We are in the process of migrating from an old system written in angularJS to a new system, the problem however is that we have some url's that are specifically written with a double slash ie "/#/work/customerDetails//:id"
now these urls do not work with useResolvedPath
, as its being normalized and therefore the double slash removed. So we want to put a redirect in place, which looks for the old urls (for the bits of code that still uses them) and redirects them to the new url (replacing the double slash with a single slash, so that the useResolvedPath will work correctly).

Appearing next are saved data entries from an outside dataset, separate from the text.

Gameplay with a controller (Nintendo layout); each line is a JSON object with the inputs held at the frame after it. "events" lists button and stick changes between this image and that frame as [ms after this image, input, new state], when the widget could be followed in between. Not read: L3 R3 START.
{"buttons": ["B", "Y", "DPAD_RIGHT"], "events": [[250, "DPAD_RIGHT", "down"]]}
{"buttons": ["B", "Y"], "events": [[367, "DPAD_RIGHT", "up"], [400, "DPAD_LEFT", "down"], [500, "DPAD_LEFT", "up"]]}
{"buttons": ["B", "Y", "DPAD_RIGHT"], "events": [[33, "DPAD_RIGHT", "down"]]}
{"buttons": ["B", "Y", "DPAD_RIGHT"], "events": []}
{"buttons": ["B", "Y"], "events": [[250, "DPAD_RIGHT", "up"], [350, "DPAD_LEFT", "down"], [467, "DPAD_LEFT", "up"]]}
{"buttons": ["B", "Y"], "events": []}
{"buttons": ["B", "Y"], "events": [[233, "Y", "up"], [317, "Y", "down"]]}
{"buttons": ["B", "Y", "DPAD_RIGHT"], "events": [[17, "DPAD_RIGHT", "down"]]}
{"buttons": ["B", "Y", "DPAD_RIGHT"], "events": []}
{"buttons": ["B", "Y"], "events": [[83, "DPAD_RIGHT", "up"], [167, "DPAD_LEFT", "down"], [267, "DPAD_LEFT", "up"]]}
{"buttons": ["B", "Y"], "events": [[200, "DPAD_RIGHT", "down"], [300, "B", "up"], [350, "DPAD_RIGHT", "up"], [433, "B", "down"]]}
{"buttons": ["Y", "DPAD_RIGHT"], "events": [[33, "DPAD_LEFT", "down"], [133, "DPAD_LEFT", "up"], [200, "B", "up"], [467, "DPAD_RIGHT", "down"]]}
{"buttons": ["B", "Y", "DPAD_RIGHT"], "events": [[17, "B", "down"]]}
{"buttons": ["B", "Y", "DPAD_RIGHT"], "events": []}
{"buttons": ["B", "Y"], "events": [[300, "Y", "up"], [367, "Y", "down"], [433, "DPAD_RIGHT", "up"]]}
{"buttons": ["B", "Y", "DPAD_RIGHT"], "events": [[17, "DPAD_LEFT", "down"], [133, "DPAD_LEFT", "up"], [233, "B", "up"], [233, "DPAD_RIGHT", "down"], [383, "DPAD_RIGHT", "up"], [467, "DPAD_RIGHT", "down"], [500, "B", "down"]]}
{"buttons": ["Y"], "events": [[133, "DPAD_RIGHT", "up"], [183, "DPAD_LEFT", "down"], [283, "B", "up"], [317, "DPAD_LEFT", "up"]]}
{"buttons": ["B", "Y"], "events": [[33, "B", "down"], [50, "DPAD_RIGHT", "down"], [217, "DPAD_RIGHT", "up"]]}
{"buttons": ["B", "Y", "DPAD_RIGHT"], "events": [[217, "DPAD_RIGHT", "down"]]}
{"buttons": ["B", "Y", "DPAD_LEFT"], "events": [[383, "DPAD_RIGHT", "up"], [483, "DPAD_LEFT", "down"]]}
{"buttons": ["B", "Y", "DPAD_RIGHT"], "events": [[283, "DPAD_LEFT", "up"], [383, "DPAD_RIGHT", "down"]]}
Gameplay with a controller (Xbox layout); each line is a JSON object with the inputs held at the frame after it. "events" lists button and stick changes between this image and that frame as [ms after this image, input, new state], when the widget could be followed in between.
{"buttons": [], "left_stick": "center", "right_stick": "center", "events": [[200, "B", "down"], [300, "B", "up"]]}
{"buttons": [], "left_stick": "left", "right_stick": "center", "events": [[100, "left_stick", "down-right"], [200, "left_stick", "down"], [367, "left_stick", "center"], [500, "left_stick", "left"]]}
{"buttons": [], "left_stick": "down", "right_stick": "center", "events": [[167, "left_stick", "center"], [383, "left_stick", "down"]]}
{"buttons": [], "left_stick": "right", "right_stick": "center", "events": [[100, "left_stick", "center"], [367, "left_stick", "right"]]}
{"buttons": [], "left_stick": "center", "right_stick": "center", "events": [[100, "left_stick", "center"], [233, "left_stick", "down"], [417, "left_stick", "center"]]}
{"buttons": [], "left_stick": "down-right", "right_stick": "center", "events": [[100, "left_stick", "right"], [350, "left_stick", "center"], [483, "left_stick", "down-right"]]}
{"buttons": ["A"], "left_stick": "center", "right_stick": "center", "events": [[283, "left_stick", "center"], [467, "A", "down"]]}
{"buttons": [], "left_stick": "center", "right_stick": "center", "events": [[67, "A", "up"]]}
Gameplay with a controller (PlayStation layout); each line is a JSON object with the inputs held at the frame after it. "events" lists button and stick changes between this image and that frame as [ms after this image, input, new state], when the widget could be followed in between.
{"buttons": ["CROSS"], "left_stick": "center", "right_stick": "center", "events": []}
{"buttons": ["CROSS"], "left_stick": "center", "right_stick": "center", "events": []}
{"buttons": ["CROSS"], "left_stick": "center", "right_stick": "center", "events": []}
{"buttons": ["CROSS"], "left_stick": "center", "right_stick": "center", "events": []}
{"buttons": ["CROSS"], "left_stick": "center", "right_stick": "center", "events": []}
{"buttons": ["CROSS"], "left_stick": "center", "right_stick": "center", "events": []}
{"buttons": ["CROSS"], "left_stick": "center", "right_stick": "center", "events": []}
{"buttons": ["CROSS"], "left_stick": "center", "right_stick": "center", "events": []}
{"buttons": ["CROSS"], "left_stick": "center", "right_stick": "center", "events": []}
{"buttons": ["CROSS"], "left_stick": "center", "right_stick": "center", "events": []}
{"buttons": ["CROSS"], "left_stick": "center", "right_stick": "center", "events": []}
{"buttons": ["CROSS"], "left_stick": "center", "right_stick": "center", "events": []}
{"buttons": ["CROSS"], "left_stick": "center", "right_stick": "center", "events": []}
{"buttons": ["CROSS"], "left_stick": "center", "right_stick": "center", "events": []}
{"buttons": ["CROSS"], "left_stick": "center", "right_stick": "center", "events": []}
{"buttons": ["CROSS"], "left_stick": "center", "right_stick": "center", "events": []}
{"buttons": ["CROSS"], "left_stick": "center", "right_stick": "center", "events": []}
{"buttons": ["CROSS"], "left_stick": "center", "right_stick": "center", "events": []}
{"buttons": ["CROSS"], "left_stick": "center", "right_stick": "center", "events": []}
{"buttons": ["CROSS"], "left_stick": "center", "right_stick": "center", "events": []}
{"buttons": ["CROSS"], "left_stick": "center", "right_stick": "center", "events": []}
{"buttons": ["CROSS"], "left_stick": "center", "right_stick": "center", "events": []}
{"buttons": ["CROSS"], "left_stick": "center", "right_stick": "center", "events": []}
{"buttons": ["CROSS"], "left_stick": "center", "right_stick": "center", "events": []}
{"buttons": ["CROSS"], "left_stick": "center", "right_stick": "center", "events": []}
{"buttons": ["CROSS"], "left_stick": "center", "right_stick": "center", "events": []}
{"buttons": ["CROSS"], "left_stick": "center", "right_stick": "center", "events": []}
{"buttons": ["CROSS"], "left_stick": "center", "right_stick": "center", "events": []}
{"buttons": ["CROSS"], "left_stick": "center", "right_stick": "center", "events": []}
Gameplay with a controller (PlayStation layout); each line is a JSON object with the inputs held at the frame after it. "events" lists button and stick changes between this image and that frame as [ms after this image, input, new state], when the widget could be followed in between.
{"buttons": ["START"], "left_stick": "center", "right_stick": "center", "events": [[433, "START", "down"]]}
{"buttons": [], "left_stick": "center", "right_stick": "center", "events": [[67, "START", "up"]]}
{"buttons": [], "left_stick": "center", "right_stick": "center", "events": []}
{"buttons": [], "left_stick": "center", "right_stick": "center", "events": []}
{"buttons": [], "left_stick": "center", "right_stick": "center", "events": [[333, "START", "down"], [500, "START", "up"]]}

We currently use a simple hash router in our react app (which is part of a single-spa microservice), however, every option that I can think of to use in the redirect does not seem to work:
const router = createHashRouter(
createRoutesFromElements(
<Route path="work" element={<Root />}>
<Route
path="customerDetails//:id"
element={<Navigate to="/#/work/customerDetails/:id" />}
/>
<Route
path="customerDetails/:id"
element={<SiteAccount />}
>
{siteAccountRoutes}
</Route>
</Route>
)
);
export default router
You are trying to redirect to a nested hashroute and the new target won't have the id
path parameter of the current route "forwarded" to it.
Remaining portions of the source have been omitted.